Task objective
Print the data verbatim. Leave every image out.

Source material

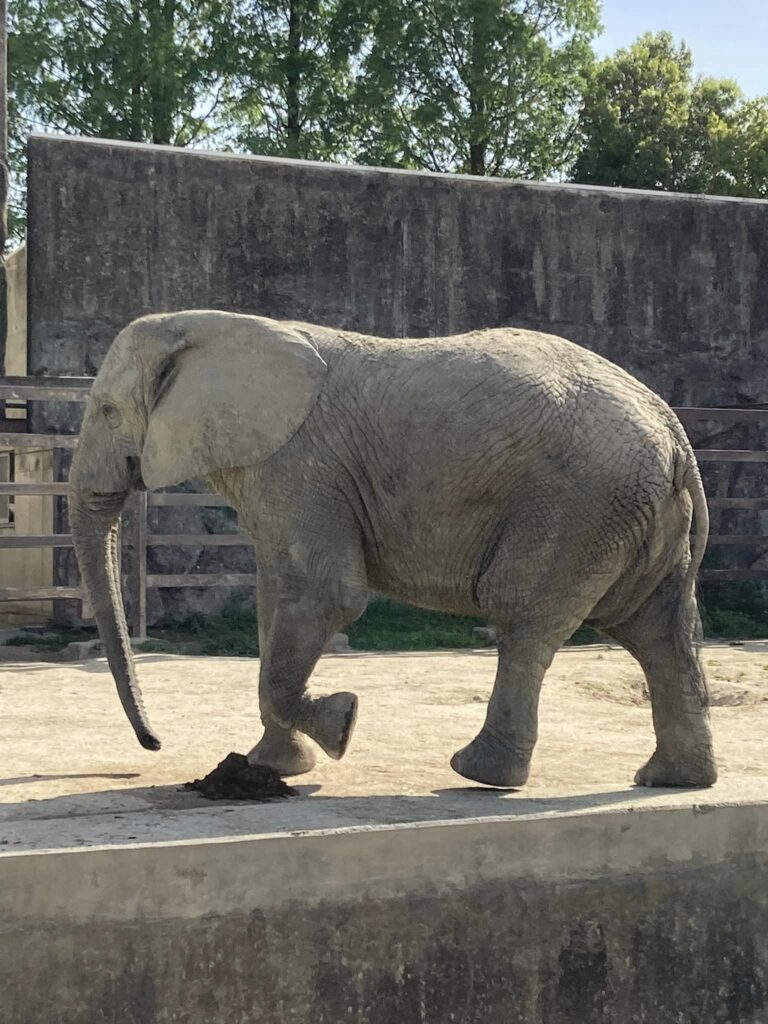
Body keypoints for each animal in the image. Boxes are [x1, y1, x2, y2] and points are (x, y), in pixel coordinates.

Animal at [69, 307, 720, 786]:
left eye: (107, 410)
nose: (152, 745)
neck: (206, 326)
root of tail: (674, 431)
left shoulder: (301, 465)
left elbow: (326, 595)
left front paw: (342, 724)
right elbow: (275, 599)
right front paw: (271, 769)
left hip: (580, 504)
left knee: (525, 615)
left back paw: (480, 774)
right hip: (632, 513)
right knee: (657, 631)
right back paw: (672, 781)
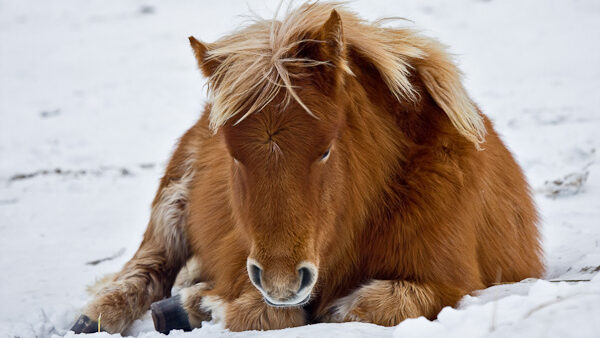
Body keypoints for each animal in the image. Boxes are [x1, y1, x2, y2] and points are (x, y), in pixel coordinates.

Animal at [71, 2, 544, 334]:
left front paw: (203, 304)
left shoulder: (451, 283)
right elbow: (271, 313)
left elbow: (367, 306)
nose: (280, 280)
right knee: (148, 265)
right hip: (174, 198)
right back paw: (100, 316)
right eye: (233, 154)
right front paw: (210, 304)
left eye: (326, 149)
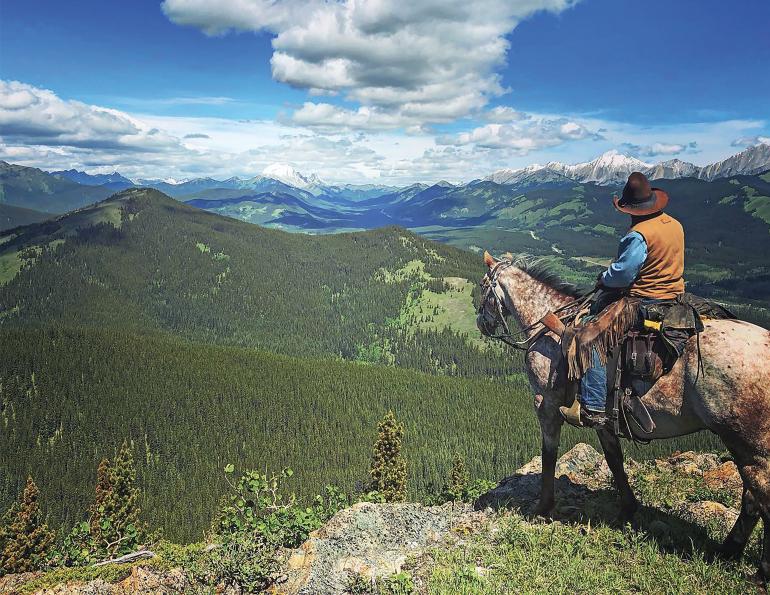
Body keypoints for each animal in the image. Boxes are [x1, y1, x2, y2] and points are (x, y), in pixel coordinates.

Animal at [474, 251, 768, 584]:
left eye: (483, 286)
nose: (481, 322)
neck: (549, 326)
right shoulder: (602, 416)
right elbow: (614, 458)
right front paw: (628, 507)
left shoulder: (546, 405)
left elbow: (549, 455)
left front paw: (543, 507)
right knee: (753, 499)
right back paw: (729, 551)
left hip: (747, 444)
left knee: (759, 496)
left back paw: (757, 569)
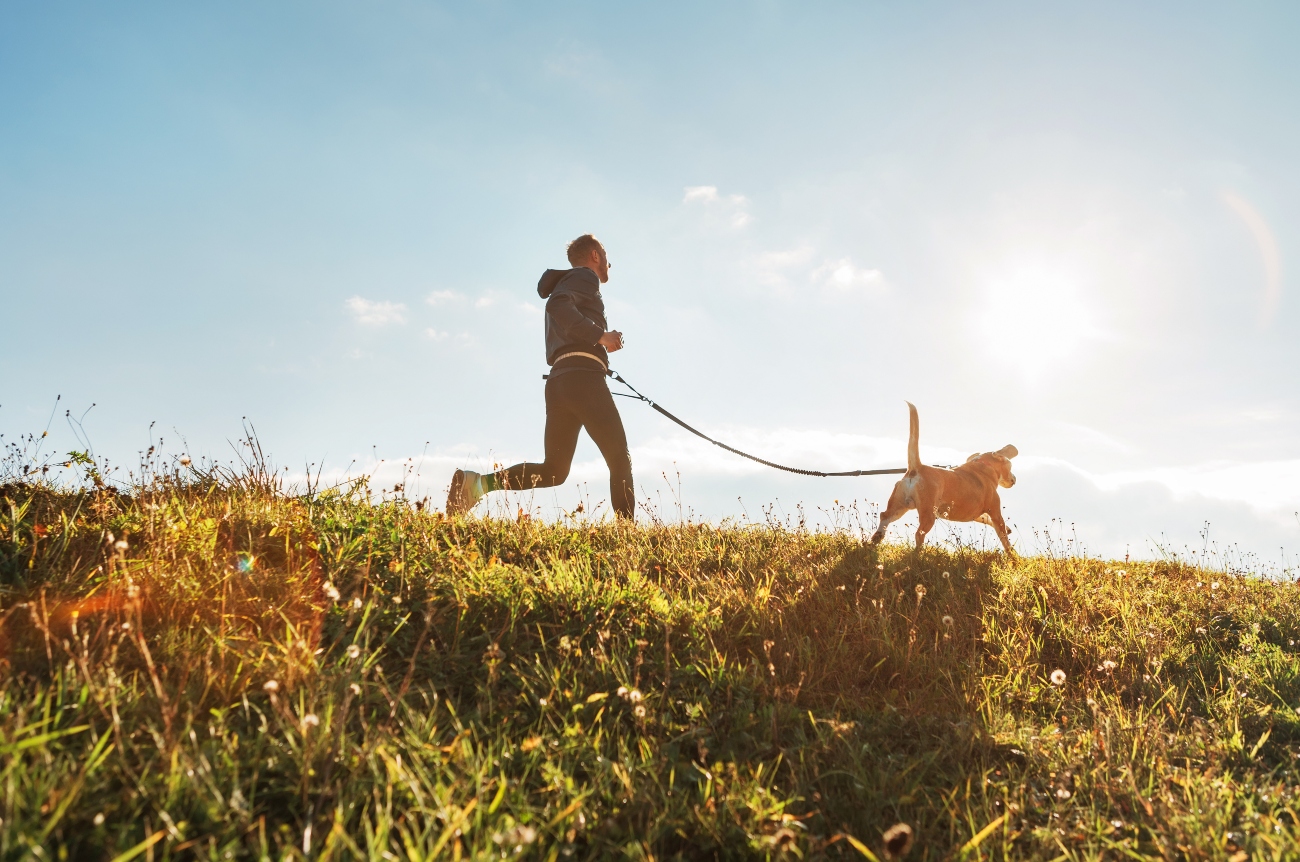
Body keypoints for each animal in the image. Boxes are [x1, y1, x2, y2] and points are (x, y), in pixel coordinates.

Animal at [868, 403, 1019, 553]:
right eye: (1010, 465)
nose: (1015, 478)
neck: (982, 465)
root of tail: (917, 467)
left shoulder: (978, 515)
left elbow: (987, 520)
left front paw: (1008, 530)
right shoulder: (995, 512)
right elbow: (1004, 538)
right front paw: (1012, 555)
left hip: (899, 506)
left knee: (884, 517)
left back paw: (875, 540)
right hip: (928, 513)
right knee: (919, 534)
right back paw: (918, 554)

Response to the exercise
Body keypoints for each animal in the image. Boxes are [x1, y1, x2, y2] and points are (x, y), in pixel coordinates.

Animal at [69, 307, 720, 786]:
left eye: (107, 410)
nose: (152, 745)
neck: (206, 326)
root of tail: (674, 431)
left shoulder: (301, 465)
left elbow: (326, 595)
left front paw: (342, 724)
right elbow: (275, 599)
right front paw: (271, 769)
left hip: (580, 504)
left knee: (525, 615)
left back paw: (480, 774)
right hip: (632, 513)
right knee: (657, 631)
right back paw: (672, 781)
Body keypoints for each animal in the image. Boxes are [x1, y1, x2, y2] and points are (x, y), in pixel coordinates.

Animal at [71, 2, 544, 334]:
left front paw: (203, 304)
left shoulder: (451, 283)
right elbow: (271, 313)
left elbow: (367, 306)
nose: (280, 280)
right knee: (148, 265)
right hip: (174, 198)
right back paw: (100, 316)
right eye: (233, 154)
right front paw: (210, 304)
left eye: (326, 149)
Body keypoints for each animal in the image. Boxes are [x1, y1, x2, y2] and points are (x, y), in pixel coordinates.

Animal at [474, 251, 768, 584]:
left eye: (483, 286)
nose: (481, 322)
neck: (549, 326)
right shoulder: (602, 416)
right elbow: (614, 458)
right front paw: (628, 507)
left shoulder: (546, 405)
left elbow: (549, 455)
left front paw: (543, 507)
right knee: (753, 499)
right back paw: (729, 551)
left hip: (747, 444)
left knee: (759, 496)
left back paw: (757, 569)
Body keypoints for each animal in the image. Boxes are [x1, y1, x2, y2] and points are (x, y), in pixel coordinates.

Animal at [868, 403, 1019, 553]:
right eye: (1010, 465)
nose: (1015, 478)
neck: (982, 465)
root of tail: (917, 467)
left shoulder: (978, 515)
left elbow: (987, 520)
left front paw: (1008, 530)
right shoulder: (995, 512)
right elbow: (1004, 538)
right front paw: (1012, 555)
left hip: (899, 506)
left knee: (884, 517)
left back paw: (875, 540)
right hip: (928, 513)
right knee: (919, 534)
right back paw: (918, 554)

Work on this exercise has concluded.